IN THE MEAN TIME ONE OF THE PATIENTS FROM THE LOBBY CAME UP TO THE DESK QUIETLY AND HANDED US A 100 DOLLAR BILL AND SAID THE DEBT FOR THE MAN WAS NOW PAID. SHE REPLIED AND SAID "YOU ARE AND GOOD CITIZEN SIR" AND ALL HE COULD SAY WAS: "NO IM JUST LUCKY". HE THEN TOOK HIS SEAT TO WAIT WITH HIS WIFE.

MOMENTS LATER JOHN CAME UP TO ME AND ASKED IF HE WOULD BE SEEN, AND I REPLIED: YES, A PATIENT IN LOBBY PAID YOUR BALANCE. HE BECAME VERY DISTROTT AND BEGAN TO WEAP. I PAT HIS BACK, AND THEN HE TURNED TO THE MAN AND THE MAN STOOD UP AND HELD HIM AS CRIED IN HIS SHOLDER. REPEATING, THANK YOU, THANK YOU!

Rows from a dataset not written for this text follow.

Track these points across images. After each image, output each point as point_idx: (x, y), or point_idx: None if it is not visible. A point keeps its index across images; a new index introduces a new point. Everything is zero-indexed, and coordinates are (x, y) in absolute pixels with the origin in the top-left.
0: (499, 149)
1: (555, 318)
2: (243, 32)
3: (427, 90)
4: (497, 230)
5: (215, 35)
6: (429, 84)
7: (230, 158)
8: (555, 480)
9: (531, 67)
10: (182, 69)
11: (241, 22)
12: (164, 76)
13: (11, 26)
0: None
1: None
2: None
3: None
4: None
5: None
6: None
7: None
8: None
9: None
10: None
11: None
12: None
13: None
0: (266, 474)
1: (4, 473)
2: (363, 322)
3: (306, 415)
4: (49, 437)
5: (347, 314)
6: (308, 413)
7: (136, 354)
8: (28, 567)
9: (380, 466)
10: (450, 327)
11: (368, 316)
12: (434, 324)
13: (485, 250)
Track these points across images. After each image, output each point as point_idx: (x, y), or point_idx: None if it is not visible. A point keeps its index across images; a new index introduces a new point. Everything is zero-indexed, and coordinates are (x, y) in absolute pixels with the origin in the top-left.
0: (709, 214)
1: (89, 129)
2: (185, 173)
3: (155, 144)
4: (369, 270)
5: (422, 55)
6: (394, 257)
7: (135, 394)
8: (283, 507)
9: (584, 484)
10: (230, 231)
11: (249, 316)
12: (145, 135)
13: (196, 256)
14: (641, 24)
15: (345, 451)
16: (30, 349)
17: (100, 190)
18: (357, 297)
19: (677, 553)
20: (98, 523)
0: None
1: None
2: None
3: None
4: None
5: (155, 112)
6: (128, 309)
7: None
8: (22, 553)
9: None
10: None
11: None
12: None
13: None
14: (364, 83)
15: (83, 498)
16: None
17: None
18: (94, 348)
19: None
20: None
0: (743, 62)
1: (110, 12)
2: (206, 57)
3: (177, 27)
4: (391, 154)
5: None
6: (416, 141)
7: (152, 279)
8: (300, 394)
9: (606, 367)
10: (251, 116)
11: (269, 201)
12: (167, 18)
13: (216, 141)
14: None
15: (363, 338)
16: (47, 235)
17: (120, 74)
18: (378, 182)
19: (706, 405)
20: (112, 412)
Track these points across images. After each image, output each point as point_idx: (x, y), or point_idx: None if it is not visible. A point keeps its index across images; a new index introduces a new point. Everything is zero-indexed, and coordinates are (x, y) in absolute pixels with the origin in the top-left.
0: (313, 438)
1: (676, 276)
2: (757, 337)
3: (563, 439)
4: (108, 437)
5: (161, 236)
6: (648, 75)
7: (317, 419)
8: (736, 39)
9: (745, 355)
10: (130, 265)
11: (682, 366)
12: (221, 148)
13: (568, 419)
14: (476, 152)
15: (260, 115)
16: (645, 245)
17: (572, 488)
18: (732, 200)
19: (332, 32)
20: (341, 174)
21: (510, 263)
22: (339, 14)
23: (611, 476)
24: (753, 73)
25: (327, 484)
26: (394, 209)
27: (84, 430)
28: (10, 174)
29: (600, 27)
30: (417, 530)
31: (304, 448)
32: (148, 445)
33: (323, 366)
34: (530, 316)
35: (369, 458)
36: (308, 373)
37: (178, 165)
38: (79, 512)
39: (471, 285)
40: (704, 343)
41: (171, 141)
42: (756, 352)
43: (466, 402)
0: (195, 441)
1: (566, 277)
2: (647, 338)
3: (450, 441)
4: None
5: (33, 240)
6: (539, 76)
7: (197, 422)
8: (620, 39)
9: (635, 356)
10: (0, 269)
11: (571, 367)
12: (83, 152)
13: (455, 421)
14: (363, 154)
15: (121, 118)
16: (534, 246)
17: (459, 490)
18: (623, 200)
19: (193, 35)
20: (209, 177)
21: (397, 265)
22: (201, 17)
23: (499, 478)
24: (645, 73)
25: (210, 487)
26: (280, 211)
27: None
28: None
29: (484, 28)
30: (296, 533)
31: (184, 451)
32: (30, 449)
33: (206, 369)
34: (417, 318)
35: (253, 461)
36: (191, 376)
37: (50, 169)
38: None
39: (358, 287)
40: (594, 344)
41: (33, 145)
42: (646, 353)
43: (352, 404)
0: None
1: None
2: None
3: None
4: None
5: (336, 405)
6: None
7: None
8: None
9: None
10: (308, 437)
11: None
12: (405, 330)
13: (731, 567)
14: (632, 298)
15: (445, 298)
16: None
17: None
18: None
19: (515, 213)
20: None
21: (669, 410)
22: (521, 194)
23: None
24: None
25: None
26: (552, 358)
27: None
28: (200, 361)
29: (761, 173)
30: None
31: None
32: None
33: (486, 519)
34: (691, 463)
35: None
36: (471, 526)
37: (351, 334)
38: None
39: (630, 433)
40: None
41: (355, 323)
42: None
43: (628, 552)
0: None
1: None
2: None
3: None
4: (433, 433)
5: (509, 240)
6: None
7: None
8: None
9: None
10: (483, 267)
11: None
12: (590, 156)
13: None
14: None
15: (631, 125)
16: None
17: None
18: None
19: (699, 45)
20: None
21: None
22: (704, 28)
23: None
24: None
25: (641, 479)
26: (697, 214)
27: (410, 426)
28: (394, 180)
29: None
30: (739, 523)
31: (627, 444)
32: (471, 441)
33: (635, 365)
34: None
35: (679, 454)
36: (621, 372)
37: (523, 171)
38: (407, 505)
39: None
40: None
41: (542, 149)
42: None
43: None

THIS WAS ONLY THE FIRST OF THE GREAT DEEDS THAT I WITNESSED THIS MORNING, BUT WAS THE START OF A CHAIN THAT LINKED ALL MORNING. FROM AS SMALL AS JUST OPENING THE DOOR FOR SOMEONE TO A LADY STANDING AND LETTING AN ELDERLY LADY TAKE HER SEAT. IT SEEMED TO BE ONE AFTER ANOTHER. LET US BE OUR OWN SAVIORS IN OUR OWN WAY FOR OTHERS, BECAUSE ONE SIMPLE ACT OF KINDNESS DOES MAKE A DIFERENCE AS YOU CAN SEE.